Michael Albert responded to my last post by mentioning the game Phutball as a classic result in exactly what I was looking for. Luckily, it is Friday and I haven't done a "game description" post in a while. Here goes!
Phutball is short for Philosopher's Football and is played on the intersections of a 19 x 15 grid (though other sizes are often used). On either end of the long side are the "end zones". There is one ball on the field and any number of "men" (I'll call them athletes). All of these objects reside on the intersections of the grid (see the wikipedia page for nice pictures). The goal of each player is to end a turn with the ball inside the opponents' end zone.

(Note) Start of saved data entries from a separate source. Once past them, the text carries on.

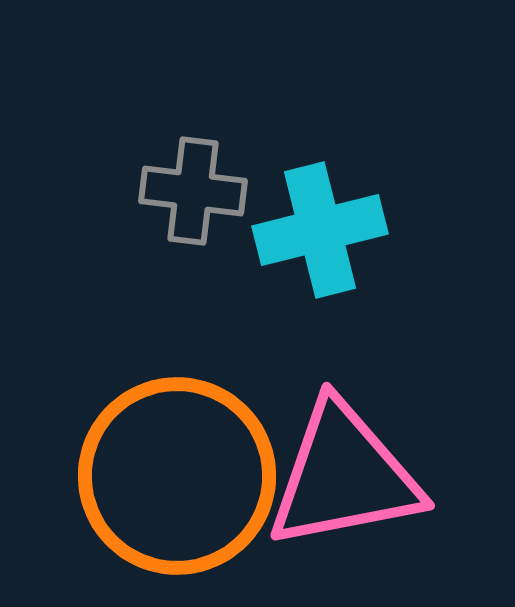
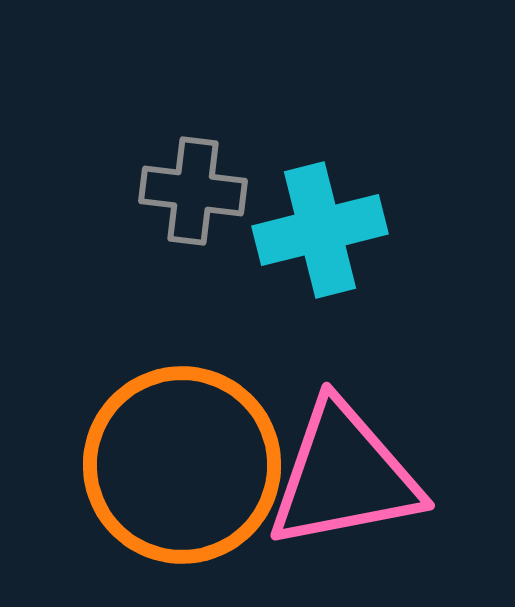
orange circle: moved 5 px right, 11 px up
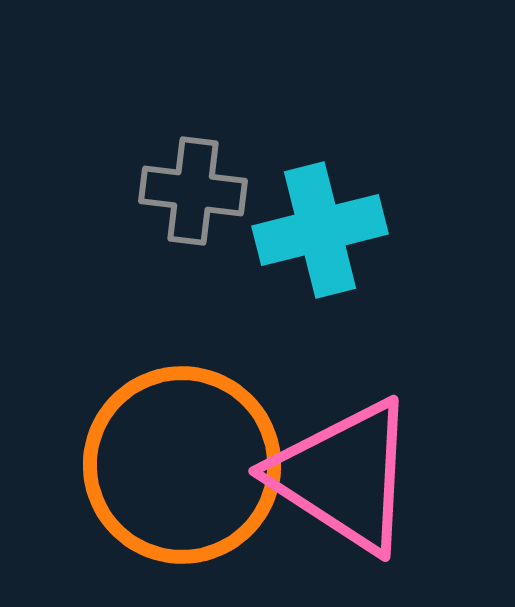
pink triangle: rotated 44 degrees clockwise
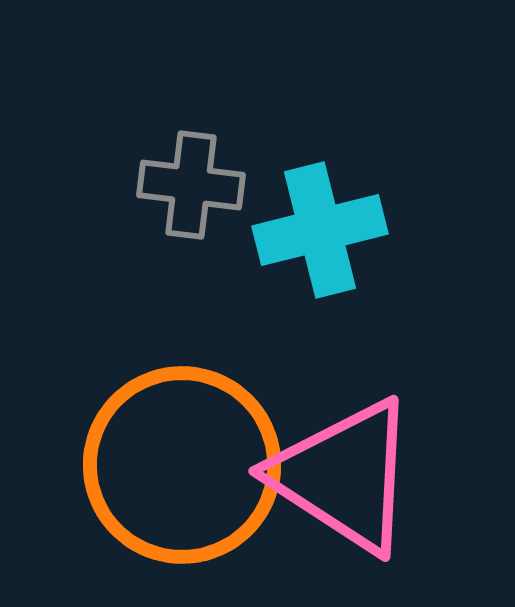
gray cross: moved 2 px left, 6 px up
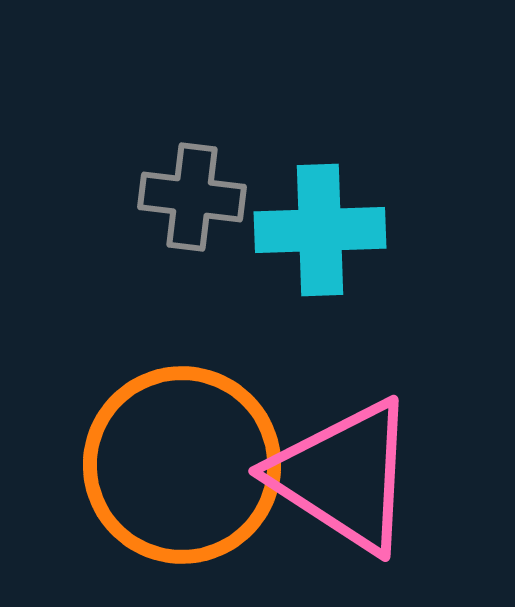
gray cross: moved 1 px right, 12 px down
cyan cross: rotated 12 degrees clockwise
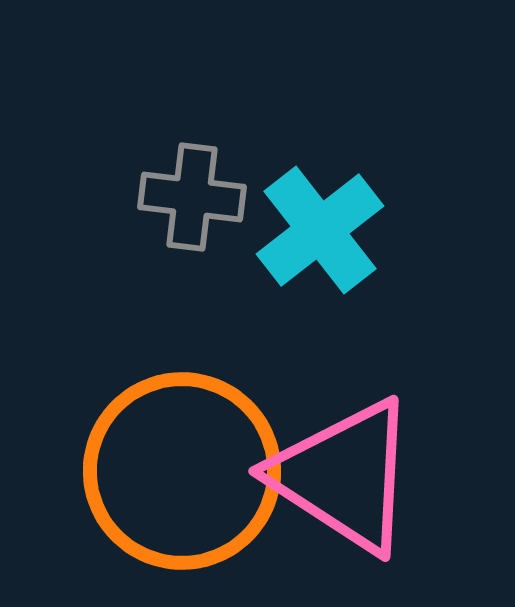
cyan cross: rotated 36 degrees counterclockwise
orange circle: moved 6 px down
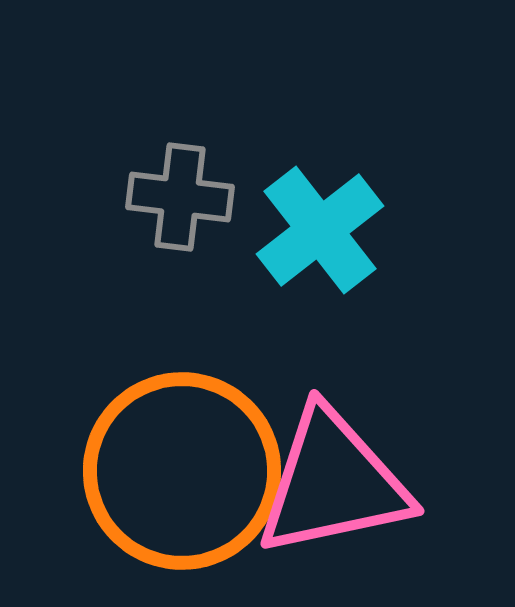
gray cross: moved 12 px left
pink triangle: moved 11 px left, 7 px down; rotated 45 degrees counterclockwise
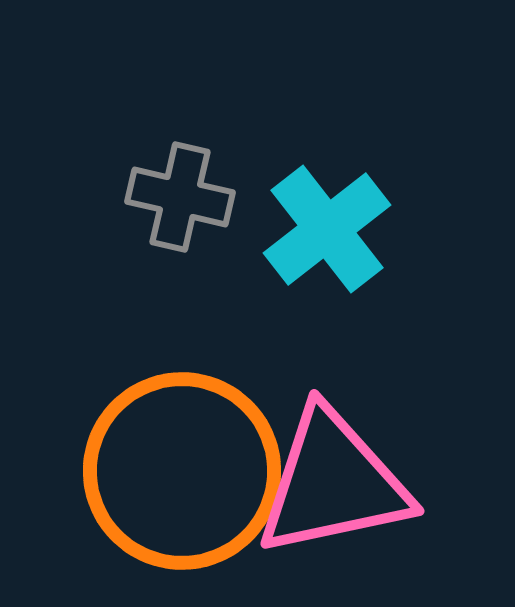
gray cross: rotated 6 degrees clockwise
cyan cross: moved 7 px right, 1 px up
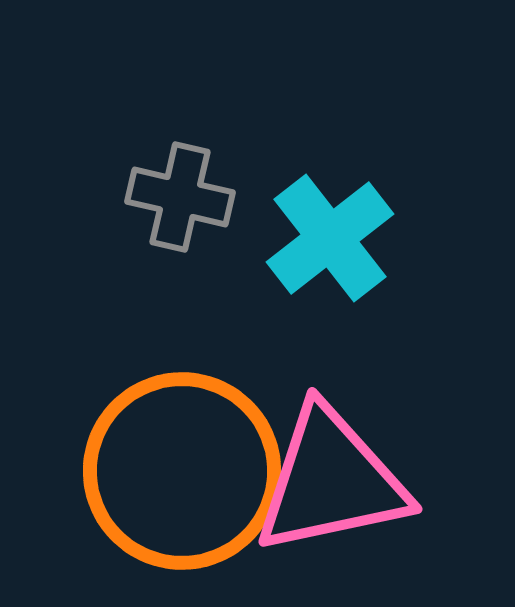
cyan cross: moved 3 px right, 9 px down
pink triangle: moved 2 px left, 2 px up
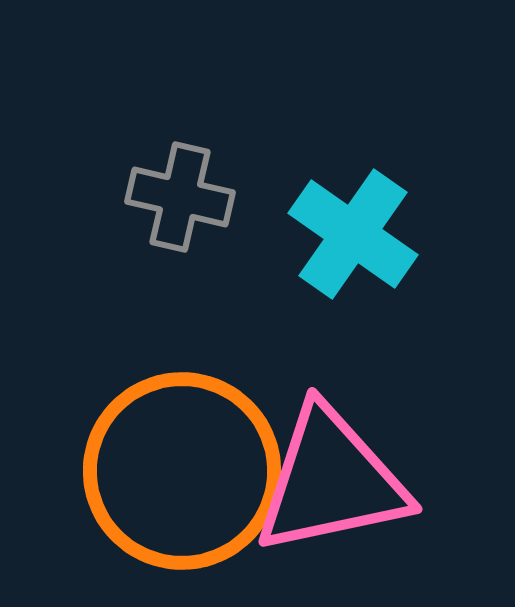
cyan cross: moved 23 px right, 4 px up; rotated 17 degrees counterclockwise
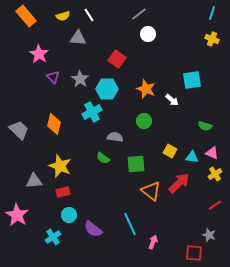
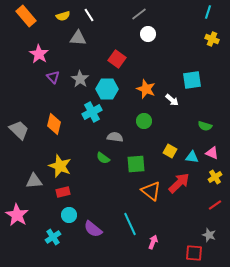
cyan line at (212, 13): moved 4 px left, 1 px up
yellow cross at (215, 174): moved 3 px down
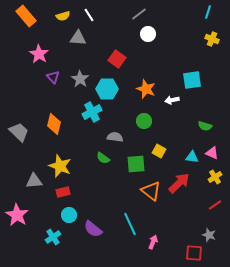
white arrow at (172, 100): rotated 128 degrees clockwise
gray trapezoid at (19, 130): moved 2 px down
yellow square at (170, 151): moved 11 px left
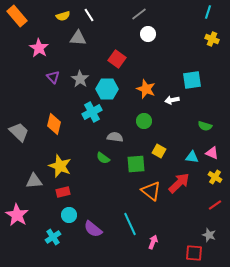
orange rectangle at (26, 16): moved 9 px left
pink star at (39, 54): moved 6 px up
yellow cross at (215, 177): rotated 24 degrees counterclockwise
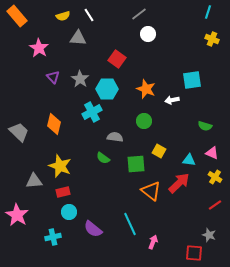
cyan triangle at (192, 157): moved 3 px left, 3 px down
cyan circle at (69, 215): moved 3 px up
cyan cross at (53, 237): rotated 21 degrees clockwise
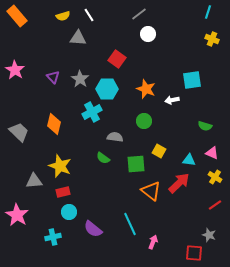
pink star at (39, 48): moved 24 px left, 22 px down
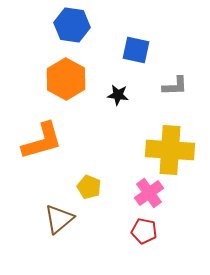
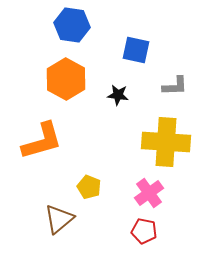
yellow cross: moved 4 px left, 8 px up
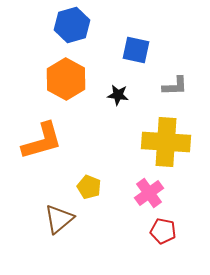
blue hexagon: rotated 24 degrees counterclockwise
red pentagon: moved 19 px right
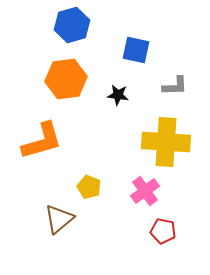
orange hexagon: rotated 24 degrees clockwise
pink cross: moved 4 px left, 2 px up
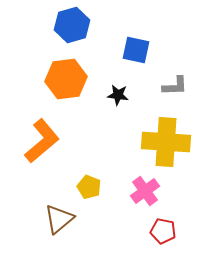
orange L-shape: rotated 24 degrees counterclockwise
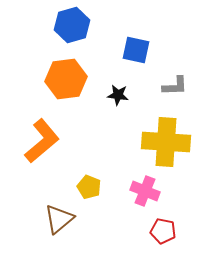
pink cross: rotated 32 degrees counterclockwise
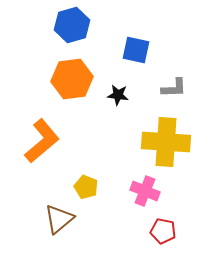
orange hexagon: moved 6 px right
gray L-shape: moved 1 px left, 2 px down
yellow pentagon: moved 3 px left
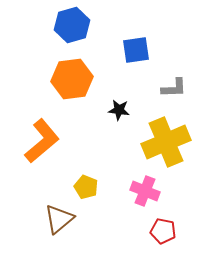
blue square: rotated 20 degrees counterclockwise
black star: moved 1 px right, 15 px down
yellow cross: rotated 27 degrees counterclockwise
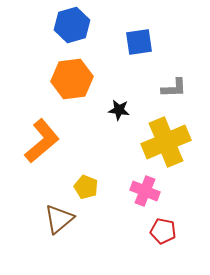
blue square: moved 3 px right, 8 px up
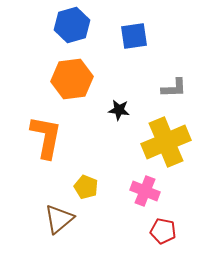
blue square: moved 5 px left, 6 px up
orange L-shape: moved 4 px right, 4 px up; rotated 39 degrees counterclockwise
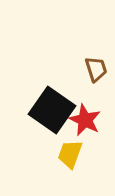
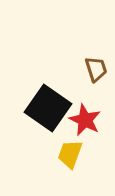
black square: moved 4 px left, 2 px up
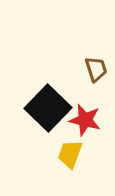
black square: rotated 9 degrees clockwise
red star: rotated 12 degrees counterclockwise
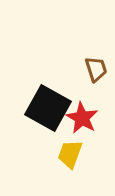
black square: rotated 15 degrees counterclockwise
red star: moved 3 px left, 2 px up; rotated 16 degrees clockwise
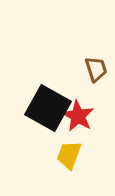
red star: moved 4 px left, 2 px up
yellow trapezoid: moved 1 px left, 1 px down
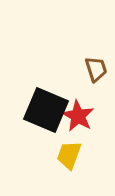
black square: moved 2 px left, 2 px down; rotated 6 degrees counterclockwise
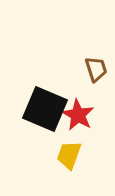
black square: moved 1 px left, 1 px up
red star: moved 1 px up
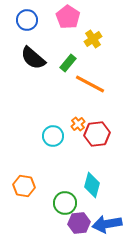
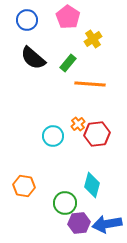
orange line: rotated 24 degrees counterclockwise
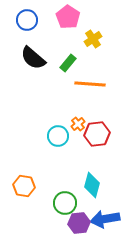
cyan circle: moved 5 px right
blue arrow: moved 2 px left, 5 px up
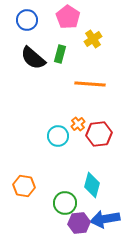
green rectangle: moved 8 px left, 9 px up; rotated 24 degrees counterclockwise
red hexagon: moved 2 px right
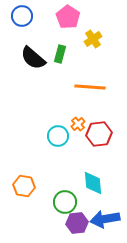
blue circle: moved 5 px left, 4 px up
orange line: moved 3 px down
cyan diamond: moved 1 px right, 2 px up; rotated 20 degrees counterclockwise
green circle: moved 1 px up
purple hexagon: moved 2 px left
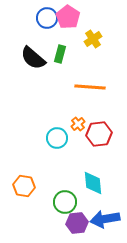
blue circle: moved 25 px right, 2 px down
cyan circle: moved 1 px left, 2 px down
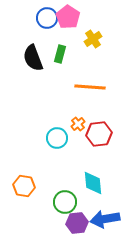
black semicircle: rotated 28 degrees clockwise
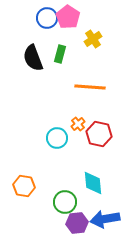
red hexagon: rotated 20 degrees clockwise
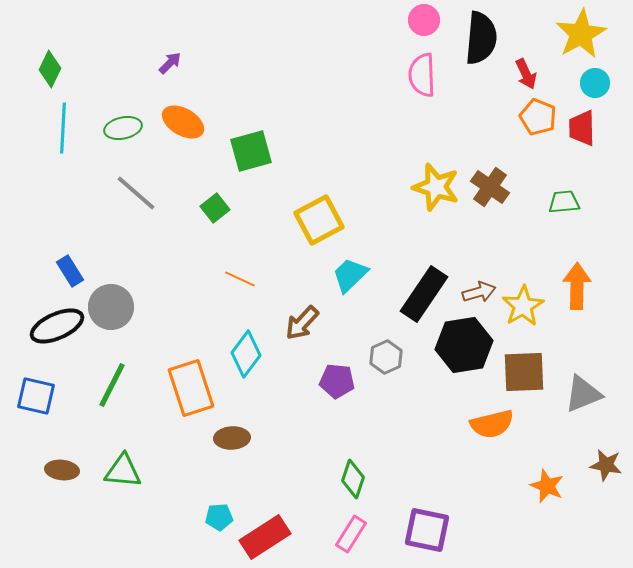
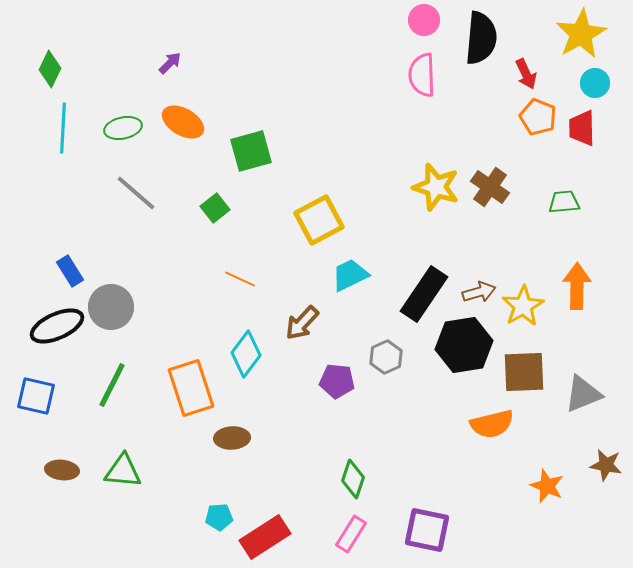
cyan trapezoid at (350, 275): rotated 18 degrees clockwise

A turn consists of either creating a new athlete in any unoccupied intersection or moving the ball. The ball is moved by "jumping" one or more athletes, removing those athletes, then moving the ball again if the current player wishes. Each jump consists of moving the ball in any of the 8 cardinal directions as long as there is one or more neighboring athlete in that direction (diagonal intersections are considered adjacent). The ball is moved to the next open space in that direction (it may not be moved if no adjacent spaces are available) and the athletes that were jumped are then removed.
I have never played this game, so I have no idea how game play goes. Luckily, I have found some people here to play games with over lunch and this week have played my first ever games of Domineering and Cram! I think next week will consist of some Phutballing!
It relates to Tuesday's post because it is a game where figuring out whether you can win this turn is NP-complete. Furthermore, the game has been shown to be PSPACE-hard to determine which player is winning.
I am looking forward to giving this game a try!